Dan juga perlu ditandaskan disini, bahwa abad-abad awal ini banyak sekali bermunculan tulisan mengenai Kristus, yang mana tulisan ini disebut sebagai “Apokrifa” (jangan dikacaukan dengan “Anaginoskomena” dari Perjanjian Lama) serta tulisan-tulisan “Pseudopigrafa”. Biasanya tulisan-tulisan itu memakai nama salah satu dari para rasul dan memasukkan dongeng-dongeng aneh mengenai masa kecil Kristus, kehidupan Prawan Maria dan kegiatan-kegiatan karya para Rasul. Dan sebagian dari tulisan-tulisan ini, menjadi bagian kisah dalam Kitab Suci Al-Qur’an terutama mengenai kisah masa kecil Tuhan Kita Yesus Kristus, dan bersama dengan itu muncul pula aliran “Gnostikisme” yaitu suatu bidat yang mengubah ajaran Kristen seperti ajaran kebatinan. Dan dalam rangka melawan pengajaran ini, Gereja menyebut ajaran Rasuliah ini sebagai ajaran yang “Orthodox” yang berasal dari kata “Orthos” yang artinya benar atau lurus dan “Doxa” yang berarti penyembahan atau ajaran, jadi kata Orthodox ini bukan berarti kolot namun “penyembahan yang lurus atau pengajaran yang lurus benar”, dan sebagai lawan Orthodox adalam Heterodox. Dan akibat dengan banyaknya ajaran palsu dan Gnostik inilah, maka para Apologist dan Bapa Gereja menekankan pentingnya “suksesi Rasuliah” dan bersama itu pula tulisan-tulisan mana yang dianggap oleh Gereja bisa menjadi bahagian dalam kanon Kitab Suci. Tulisan-tulisan yang bisa dimasukkan dalam kanon itu harus :
  1. Berasal dari zaman rasul.
  2. Ditulis rasul sendiri atau teman/murid dekat mereka
  3. Sesuai ajaran rasuliah tanpa putus sebagai paradosis dalam Gereja
  4. Digunakan secara merata di seluruh Gereja awal
  5. Harus mengajarkan kesucian dan bukan dongeng-dongeng gnostik.
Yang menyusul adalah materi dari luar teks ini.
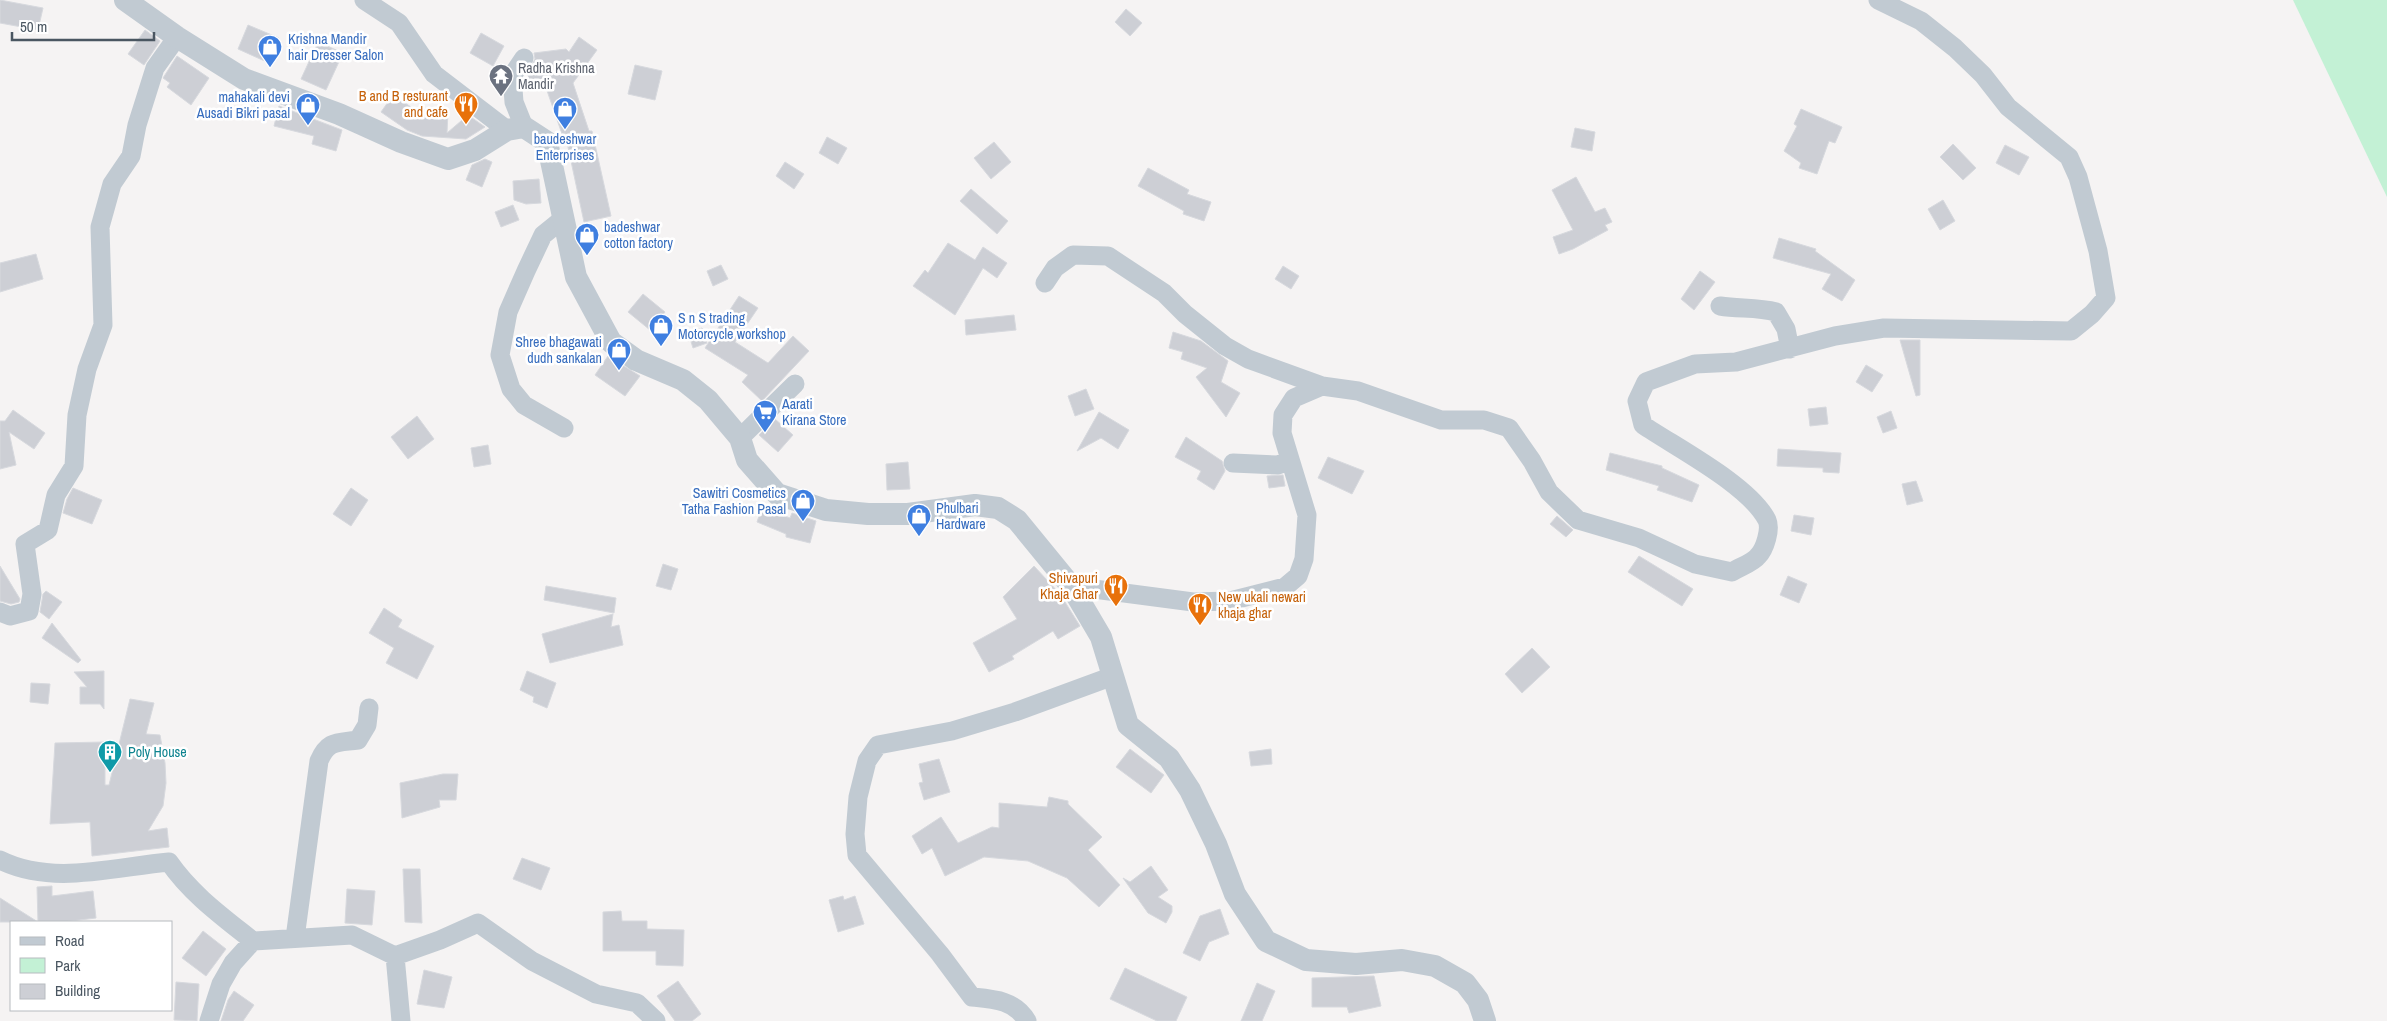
<svg xmlns="http://www.w3.org/2000/svg" width="2387" height="1021" viewBox="0 0 2387 1021" font-family="'Archivo Narrow',sans-serif">
<rect width="100%" height="100%" fill="#f5f3f3"/>
<path fill="#c3f1d5" d="M2293 0H2387V197Z"/>
<path fill="#cdcfd5" stroke="#d7d9de" d="M0 0 43 8 38 30 0 23Z
M1126 9 1142 23 1130 36 1115 22Z
M248 25 279 38 269 63 238 49Z
M145 30 160 41 144 65 128 54Z
M481 33 504 46 493 66 470 53Z
M579 37 597 50 573 83 589 131H592L611 216 584 222 565 133 562 134 543 79 529 80 528 73 535 59 534 53 566 49 569 52Z
M318 42 343 53 326 90 301 79Z
M177 56 209 78 191 105 167 87 170 83 163 78Z
M635 65 662 71 655 100 628 94Z
M393 95 414 109 448 111 447 133 468 115 485 127 466 139 422 136 407 130 381 112Z
M279 106 342 130 336 151 312 144 314 136 274 126Z
M1801 109 1842 127 1835 143 1829 141 1817 174 1799 168 1801 163 1784 151 1797 126 1794 124Z
M1575 128 1595 132 1592 151 1571 147Z
M827 137 847 148 838 164 819 153Z
M994 142 1011 162 991 179 974 158Z
M1953 144 1976 168 1963 180 1940 157Z
M2005 145 2029 157 2019 175 1996 163Z
M485 159 492 162 482 187 466 180 472 165Z
M785 162 804 174 794 189 776 176Z
M1148 168 1189 190 1187 194 1211 202 1204 221 1183 214 1184 211 1138 186Z
M1576 177 1595 212 1605 208 1612 222 1605 225 1608 230 1573 249 1559 254 1553 237 1573 230 1552 190Z
M539 179 541 203 526 204 514 200 513 181Z
M971 189 1008 221 997 234 960 201Z
M1943 200 1955 221 1940 230 1928 209Z
M513 205 519 220 501 227 495 212Z
M1779 238 1816 249 1815 251 1855 280 1842 301 1822 289 1831 274 1773 258Z
M948 243 975 260 983 247 1007 263 997 278 983 268 955 315 913 286 925 270 928 273Z
M36 254 43 279 0 292V263Z
M721 265 728 279 713 286 707 271Z
M1283 266 1299 276 1291 289 1275 279Z
M1700 271 1715 282 1694 310 1681 299Z
M643 294 665 312 650 330 628 312Z
M739 296 758 308 735 342 768 363 793 336 809 351 762 401 742 382 748 375 705 348Z
M1014 315 1016 330 966 335 965 320Z
M702 328 707 343 693 348 688 332Z
M1173 332 1201 341 1228 361 1221 382 1240 393 1226 417 1196 377 1207 368 1181 359 1183 352 1169 348Z
M1900 340H1920V395L1916 396Z
M608 356 640 376 625 396 595 375Z
M1866 365 1883 375 1872 392 1856 382Z
M1086 389 1094 409 1075 416 1068 396Z
M1826 407 1828 424 1810 426 1808 409Z
M13 410 45 433 34 449 9 432 16 465 0 469V421H5Z
M1891 411 1897 428 1883 433 1877 417Z
M1099 412 1129 430 1118 449 1101 438 1077 451Z
M417 416 434 439 408 459 391 437Z
M775 419 793 435 778 452 759 435Z
M1186 437 1222 461 1225 471 1214 490 1197 479 1201 471 1175 457Z
M488 445 491 464 474 467 471 448Z
M1778 449 1841 453 1839 473 1823 472V468L1777 466Z
M1610 453 1662 466V468L1699 485 1692 502 1657 490 1659 486 1606 470Z
M1328 457 1364 471 1352 494 1318 478Z
M908 462 910 489 887 490 886 464Z
M1283 475 1285 486 1269 488 1267 476Z
M1916 481 1923 501 1907 505 1902 484Z
M73 488 102 500 92 524 63 513 67 499Z
M351 488 368 500 351 526 333 514Z
M762 507 790 518 792 513 816 521 810 543 786 537V534L757 522Z
M1794 515 1814 518 1811 535 1791 531Z
M1557 516 1573 530 1566 537 1550 524Z
M1639 556 1693 589 1682 606 1628 572Z
M663 564 678 569 671 590 656 586Z
M0 566 20 599 19 602 11 604 0 601Z
M1034 566 1060 594 1080 626 1058 639 1053 631 1012 656 1014 659 989 672 973 643 1017 619 1003 597Z
M1788 576 1807 584 1799 603 1780 595Z
M546 586 616 598 614 613 544 600Z
M46 591 62 602 49 619 40 612 43 594Z
M384 608 402 620 398 627 434 646 417 679 386 663 394 648 369 633Z
M613 614 611 627 619 625 623 645 550 663 542 634Z
M52 623 81 660 78 663 42 638Z
M1532 648 1550 667 1522 693 1505 674Z
M104 671V709L100 704H80V687H87L74 672Z
M527 671 556 683 547 708 533 702 534 697 520 690Z
M31 683 50 684 48 704 30 702Z
M130 699 154 703 146 734 160 735 165 763 166 783 163 806 148 831 167 828 169 847 92 856 90 822 50 824 55 743 105 742V785H109Z
M1130 749 1164 775 1151 793 1116 767Z
M1271 749 1272 764 1251 766 1249 752Z
M939 759 950 792 924 800 919 783 923 782 919 764Z
M443 774H458L456 800H439L440 807 402 818 400 783Z
M1049 797 1068 801V804L1102 837 1088 850 1120 885 1099 907 1067 878 1028 861 984 857 945 876 932 848 922 854 912 836 941 817 958 843 992 827 999 828V803L1047 807Z
M522 858 550 868 541 890 513 879Z
M1151 866 1168 890 1158 897 1172 906V912L1166 923 1148 913 1123 878 1130 882Z
M403 869H420L422 923 405 922Z
M52 886V896L93 891 96 918 63 922H0V898L38 922 37 887Z
M347 889 375 891 372 925 345 923Z
M843 896 844 900 855 896 864 924 838 932 829 900Z
M1220 909 1229 934 1209 942 1200 961 1183 953 1200 916Z
M621 911 622 921H647V929L684 930 683 966 656 965V951H603V912Z
M203 931 226 949 206 976 182 958Z
M1125 968 1187 997 1176 1021H1157L1110 999Z
M424 970 452 977 444 1008 417 1004Z
M1374 976 1381 1006 1349 1013 1347 1007H1312V978Z
M678 981 701 1014 692 1021H675L657 996Z
M176 982 199 984 197 1021 174 1020Z
M1257 983 1275 991 1262 1021H1241Z
M234 991 254 1005 243 1021H221L228 1000Z"/>
<g fill="none" stroke-linecap="round" stroke-linejoin="round">
<path stroke="#c1cad2" stroke-width="19" d="M364 0 399 23 434 74 507 130
M524 58 512 76 514 102 524 127
M564 218 543 235 526 271 508 312 500 355 511 389 524 405 564 428
M1045 283 1055 268 1073 255 1108 256 1164 293 1185 314 1225 346 1248 359 1322 386
M1720 306C1739 309 1758 307 1776 312L1786 329 1790 349
M740 438 795 384
M1233 463 1278 465 1290 460
M1071 586 1193 602 1230 601 1285 587 1298 576 1304 559 1307 515 1282 433 1283 415 1294 398 1322 386 1358 391 1441 420H1484L1509 428 1532 461 1549 492 1578 520 1639 538 1695 564 1732 572C1739 567 1753 563 1758 556 1765 549 1771 529 1767 520 1749 485 1677 448 1643 425L1637 401 1646 382 1695 364 1736 362 1835 336 1884 328 2071 331 2092 314 2106 298 2098 251 2078 177 2069 157 2008 107 1983 75 1955 48 1921 21 1878 0
M0 612 10 616 29 611 32 594 25 544 48 530 56 495 74 466 77 415 87 369 103 325 100 227 112 184 131 156 137 125 155 68 177 37
M0 860C52 886 114 867 169 862 191 894 223 917 253 941L352 935 395 956 440 940 478 923 532 961 596 994 637 1003 656 1021
M295 938 319 761C328 740 337 743 358 740L367 725 369 708
M395 956 401 1021
M209 1021 221 984 233 963 253 941
M1027 1021C1015 1000 993 999 972 997L940 954 857 855 855 834 858 797 867 761 878 745 952 731 1015 712 1113 676"/>
<path stroke="#c1cad2" stroke-width="22" d="M125 0 177 37 244 79 339 114 401 142 448 159 475 150 507 130 524 127 547 142 576 277 611 342 636 360 683 380 708 400 740 438 747 460 777 494 826 510 868 514H908L975 505 998 508 1017 520 1071 586 1101 637 1128 725 1169 758 1190 790 1216 844 1235 894 1266 941 1306 960 1356 964 1402 960 1435 966 1465 983 1478 1000 1485 1021"/>
</g>
<defs>
<symbol id="shop-pin" viewBox="-11 -11 22 30"><path d="M0 17L-7.5 6A9.5 9.5 0 1 1 7.5 6Z" fill="#3f7fe0" stroke="#fff"/><path d="M-5-2.5h2.3a2.7 3.5 0 0 1 5.4 0H5L5.5 6h-11ZM-1.5-2.5h3a1.5 2.3 0 0 0-3 0Z" fill="#fff"/></symbol>
<symbol id="temple-pin" viewBox="-11 -11 22 30"><path d="M0 17L-7.5 6A9.5 9.5 0 1 1 7.5 6Z" fill="#6b7280" stroke="#fff"/><path d="M0-6L5-2H3V0L6.5 2.5H4V6H1.5V3h-3V6H-4V2.5H-6.5L-3 0V-2H-5Z" fill="#fff"/></symbol>
<symbol id="restaurant-pin" viewBox="-11 -11 22 30"><path d="M0 17L-7.5 6A9.5 9.5 0 1 1 7.5 6Z" fill="#e8710a" stroke="#fff"/><path d="M-5-6h1v4h1v-4h1v4h1v-4h1v5L-1.5 .5V6h-2V.5L-5-1ZM5-6V6H3V1.5H1.5Q1.5-4 5-6Z" fill="#fff"/></symbol>
<symbol id="supermarket-pin" viewBox="-11 -11 22 30"><path d="M0 17L-7.5 6A9.5 9.5 0 1 1 7.5 6Z" fill="#3f7fe0" stroke="#fff"/><path d="M-6-5.5h2.5l.6 2H6L4.5 2H-2.5L-4.4-4H-6ZM-1.5 3.2a1.3 1.3 0 1 0 .1 0ZM3 3.2a1.3 1.3 0 1 0 .1 0Z" fill="#fff"/></symbol>
<symbol id="building-pin" viewBox="-11 -11 22 30"><path d="M0 17L-7.5 6A9.5 9.5 0 1 1 7.5 6Z" fill="#0f9aa8" stroke="#fff"/><path d="M-4-6H4V6H1V3H-1V6H-4ZM-2.5-4.3h1.7v1.8h-1.7ZM.8-4.3h1.7v1.8H.8ZM-2.5-1h1.7V.8h-1.7ZM.8-1h1.7V.8H.8Z" fill="#fff"/></symbol>
</defs>
<g fill-rule="evenodd">
<use href="#shop-pin" x="256" y="33" width="28" height="38"/>
<use href="#temple-pin" x="487" y="62" width="28" height="38"/>
<use href="#restaurant-pin" x="452" y="90" width="28" height="38"/>
<use href="#shop-pin" x="294" y="91" width="28" height="38"/>
<use href="#shop-pin" x="551" y="95" width="28" height="38"/>
<use href="#shop-pin" x="573" y="221" width="28" height="38"/>
<use href="#shop-pin" x="647" y="312" width="28" height="38"/>
<use href="#shop-pin" x="605" y="336" width="28" height="38"/>
<use href="#supermarket-pin" x="751" y="398" width="28" height="38"/>
<use href="#shop-pin" x="789" y="487" width="28" height="38"/>
<use href="#shop-pin" x="905" y="502" width="28" height="38"/>
<use href="#restaurant-pin" x="1102" y="572" width="28" height="38"/>
<use href="#restaurant-pin" x="1186" y="591" width="28" height="38"/>
<use href="#building-pin" x="96" y="738" width="28" height="38"/>
</g>
<g text-anchor="middle" dominant-baseline="central" stroke-width="5" stroke-linejoin="round" paint-order="stroke">
<g font-size="14" fill="#366cbe" stroke="#fff" text-anchor="start">
<text x="288" y="39">Krishna Mandir<tspan x="288" dy="16">hair Dresser Salon</tspan></text>
<text x="290" y="97" text-anchor="end">mahakali devi<tspan x="290" dy="16">Ausadi Bikri pasal</tspan></text>
<text x="565" y="139" text-anchor="middle">baudeshwar<tspan x="565" dy="16">Enterprises</tspan></text>
<text x="604" y="227">badeshwar<tspan x="604" dy="16">cotton factory</tspan></text>
<text x="678" y="318">S n S trading<tspan x="678" dy="16">Motorcycle workshop</tspan></text>
<text x="602" y="342" text-anchor="end">Shree bhagawati<tspan x="602" dy="16">dudh sankalan</tspan></text>
<text x="782" y="404">Aarati<tspan x="782" dy="16">Kirana Store</tspan></text>
<text x="786" y="493" text-anchor="end">Sawitri Cosmetics<tspan x="786" dy="16">Tatha Fashion Pasal</tspan></text>
<text x="936" y="508">Phulbari<tspan x="936" dy="16">Hardware</tspan></text>
</g>
<g font-size="14" fill="#5b616d" stroke="#fff" text-anchor="start">
<text x="518" y="68">Radha Krishna<tspan x="518" dy="16">Mandir</tspan></text>
</g>
<g font-size="14" fill="#c56008" stroke="#fff" text-anchor="end">
<text x="448" y="96">B and B resturant<tspan x="448" dy="16">and cafe</tspan></text>
<text x="1098" y="578">Shivapuri<tspan x="1098" dy="16">Khaja Ghar</tspan></text>
<text x="1218" y="597" text-anchor="start">New ukali newari<tspan x="1218" dy="16">khaja ghar</tspan></text>
</g>
<g font-size="14" fill="#0d838f" stroke="#fff" text-anchor="start">
<text x="128" y="752">Poly House</text>
</g>
</g>
<rect x="10" y="921" width="162" height="90" fill="#ffffff" stroke="#b7bbc0"/>
<rect x="20" y="937" width="25" height="8" fill="#c1cad2" stroke="#b7bbc0"/>
<text x="55" y="946" font-size="15" fill="#4a5661">Road</text>
<rect x="20" y="958" width="25" height="15" fill="#c3f1d5" stroke="#b7bbc0"/>
<text x="55" y="971" font-size="15" fill="#4a5661">Park</text>
<rect x="20" y="984" width="25" height="15" fill="#cdcfd5" stroke="#b7bbc0"/>
<text x="55" y="996" font-size="15" fill="#4a5661">Building</text>
<path d="M12 32v8h142v-8" fill="none" stroke="#4a5661" stroke-width="2.5"/>
<text x="20" y="32" font-size="15" fill="#4a5661" stroke="#ffffff" stroke-width="4" paint-order="stroke">50 m</text>
</svg>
Dan berdasarkan seleksi yang dilandaskan atas persyaratan diatas, maka surat-surat yang dapat dimasukkan kedalam kanon Kitab Perjanjian Baru itu hanya ada 27 Surat atau kitab.

Menginjak pertengahan abad ketiga ini, penganiayaan besar-besarpun terhadap orang percaya juga terjadi, suatu misal pada tahun 249 ketika Kaisar Decius naik tahta, kaisar ini mengadakan penganiayaan terhadap orang Percaya secara universal, dan penganiayaan ini dilanjutkan oleh Kaisar Valerianus (253-260). Dalam penganiayaan ini, orang percaya dipaksa mempersembahkan korban kepada patung kaisar sebagai “Tuhan” dan Illah”, para rohaniwan harus dikejar dan dibunuh, harta benda Gereja harus disita. Dan baru setelah anak Valerianus naik tahta dan berdiri sebagai Kaisar, maka penganiayaan terhadap orang Kristen dihentikan. Dengan berhentinya penganiayaan ini Gereja berkembang secara luar biasa, namun akibat penganiayaan itu telah mengakibatkan krisis besar didalam Gereja.
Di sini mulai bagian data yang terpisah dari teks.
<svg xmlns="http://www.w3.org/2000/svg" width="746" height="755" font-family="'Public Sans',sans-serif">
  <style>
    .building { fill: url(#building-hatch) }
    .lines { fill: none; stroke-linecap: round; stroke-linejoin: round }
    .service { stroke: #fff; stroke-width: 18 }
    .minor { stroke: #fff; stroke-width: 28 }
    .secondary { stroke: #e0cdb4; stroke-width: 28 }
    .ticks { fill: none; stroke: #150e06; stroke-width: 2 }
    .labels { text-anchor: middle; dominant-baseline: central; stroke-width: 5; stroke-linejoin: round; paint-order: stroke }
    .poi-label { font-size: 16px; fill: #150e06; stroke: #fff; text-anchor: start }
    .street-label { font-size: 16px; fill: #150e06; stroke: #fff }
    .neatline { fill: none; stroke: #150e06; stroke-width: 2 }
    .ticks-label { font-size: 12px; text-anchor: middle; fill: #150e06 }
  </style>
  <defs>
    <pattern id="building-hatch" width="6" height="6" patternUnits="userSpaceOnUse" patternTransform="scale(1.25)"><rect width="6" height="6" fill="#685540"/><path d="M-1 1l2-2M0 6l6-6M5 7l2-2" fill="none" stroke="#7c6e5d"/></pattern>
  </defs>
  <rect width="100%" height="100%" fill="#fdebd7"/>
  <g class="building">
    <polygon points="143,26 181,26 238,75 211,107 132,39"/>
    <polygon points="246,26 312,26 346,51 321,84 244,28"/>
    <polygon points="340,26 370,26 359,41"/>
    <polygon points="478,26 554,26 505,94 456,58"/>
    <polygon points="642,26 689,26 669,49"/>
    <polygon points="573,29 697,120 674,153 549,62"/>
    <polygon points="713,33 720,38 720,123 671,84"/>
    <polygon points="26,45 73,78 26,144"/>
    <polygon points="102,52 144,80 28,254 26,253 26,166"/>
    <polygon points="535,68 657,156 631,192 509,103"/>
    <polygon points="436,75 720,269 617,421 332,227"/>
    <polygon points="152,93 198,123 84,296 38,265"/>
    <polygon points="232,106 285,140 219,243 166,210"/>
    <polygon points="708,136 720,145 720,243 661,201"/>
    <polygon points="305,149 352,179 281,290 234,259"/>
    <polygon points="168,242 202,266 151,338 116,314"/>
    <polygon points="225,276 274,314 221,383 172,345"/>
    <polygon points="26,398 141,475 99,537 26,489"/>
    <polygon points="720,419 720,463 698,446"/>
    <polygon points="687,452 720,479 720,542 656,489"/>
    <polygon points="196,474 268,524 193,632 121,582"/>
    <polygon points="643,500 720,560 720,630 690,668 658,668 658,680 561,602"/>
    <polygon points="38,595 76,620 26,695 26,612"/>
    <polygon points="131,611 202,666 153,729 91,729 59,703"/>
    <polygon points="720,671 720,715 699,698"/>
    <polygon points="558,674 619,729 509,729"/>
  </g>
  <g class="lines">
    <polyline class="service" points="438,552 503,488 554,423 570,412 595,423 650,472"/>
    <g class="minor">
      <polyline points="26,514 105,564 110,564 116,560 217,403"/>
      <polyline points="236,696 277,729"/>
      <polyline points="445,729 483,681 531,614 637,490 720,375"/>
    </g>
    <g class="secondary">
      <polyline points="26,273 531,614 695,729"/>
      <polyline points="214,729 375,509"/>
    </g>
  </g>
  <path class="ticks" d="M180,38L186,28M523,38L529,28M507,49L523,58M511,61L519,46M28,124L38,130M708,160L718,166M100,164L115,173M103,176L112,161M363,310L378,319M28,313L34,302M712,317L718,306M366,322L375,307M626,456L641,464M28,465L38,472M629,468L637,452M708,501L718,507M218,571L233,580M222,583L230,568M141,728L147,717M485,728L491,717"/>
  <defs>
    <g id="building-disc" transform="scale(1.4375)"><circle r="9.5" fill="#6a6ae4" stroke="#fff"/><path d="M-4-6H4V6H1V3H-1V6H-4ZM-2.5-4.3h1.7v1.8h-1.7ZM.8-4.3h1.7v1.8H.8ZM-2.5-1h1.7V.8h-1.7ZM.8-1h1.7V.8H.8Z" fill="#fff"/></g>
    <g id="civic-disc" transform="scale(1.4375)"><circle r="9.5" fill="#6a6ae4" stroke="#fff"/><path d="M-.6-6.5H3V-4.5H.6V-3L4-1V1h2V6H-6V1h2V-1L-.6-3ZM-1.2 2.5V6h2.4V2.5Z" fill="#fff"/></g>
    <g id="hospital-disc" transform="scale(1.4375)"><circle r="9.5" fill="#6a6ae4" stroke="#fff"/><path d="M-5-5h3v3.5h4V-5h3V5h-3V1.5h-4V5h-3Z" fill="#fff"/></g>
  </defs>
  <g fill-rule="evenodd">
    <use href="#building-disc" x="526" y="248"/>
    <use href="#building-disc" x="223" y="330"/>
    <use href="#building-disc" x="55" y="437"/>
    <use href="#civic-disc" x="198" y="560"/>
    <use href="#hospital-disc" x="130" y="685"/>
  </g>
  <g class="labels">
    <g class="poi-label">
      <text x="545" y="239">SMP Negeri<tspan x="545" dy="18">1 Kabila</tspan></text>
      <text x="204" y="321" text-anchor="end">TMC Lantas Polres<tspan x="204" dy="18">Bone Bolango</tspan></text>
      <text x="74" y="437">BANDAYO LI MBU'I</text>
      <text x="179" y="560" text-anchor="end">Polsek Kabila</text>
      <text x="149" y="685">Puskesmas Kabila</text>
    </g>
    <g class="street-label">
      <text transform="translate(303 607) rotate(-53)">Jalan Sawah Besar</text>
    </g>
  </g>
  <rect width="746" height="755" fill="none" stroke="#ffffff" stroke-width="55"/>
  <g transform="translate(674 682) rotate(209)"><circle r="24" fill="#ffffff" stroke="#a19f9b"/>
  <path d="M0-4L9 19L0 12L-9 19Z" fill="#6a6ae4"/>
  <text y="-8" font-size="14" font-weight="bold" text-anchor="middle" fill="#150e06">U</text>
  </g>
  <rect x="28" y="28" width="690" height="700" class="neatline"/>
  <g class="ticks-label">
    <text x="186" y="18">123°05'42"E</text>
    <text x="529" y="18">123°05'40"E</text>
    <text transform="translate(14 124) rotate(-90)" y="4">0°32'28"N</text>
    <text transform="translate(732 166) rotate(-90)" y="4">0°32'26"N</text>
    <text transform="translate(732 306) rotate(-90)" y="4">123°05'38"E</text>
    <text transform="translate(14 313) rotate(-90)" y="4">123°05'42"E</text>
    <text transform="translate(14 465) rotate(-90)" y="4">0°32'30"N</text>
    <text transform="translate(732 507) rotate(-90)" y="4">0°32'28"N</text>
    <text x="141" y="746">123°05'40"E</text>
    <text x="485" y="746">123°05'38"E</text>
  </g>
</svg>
Mengapa ? karena bagi mereka yang pada saat penganiayaan itu mau dengan rela mempersembahkan korban pada patung kaisar, selalu dipertanyakan. Ada yang memperbolehkan masuk Gereja kembali, dan ada yang tidak memperbolehkan serta orang-orang ini disebut sebagai kaum “Lapsi”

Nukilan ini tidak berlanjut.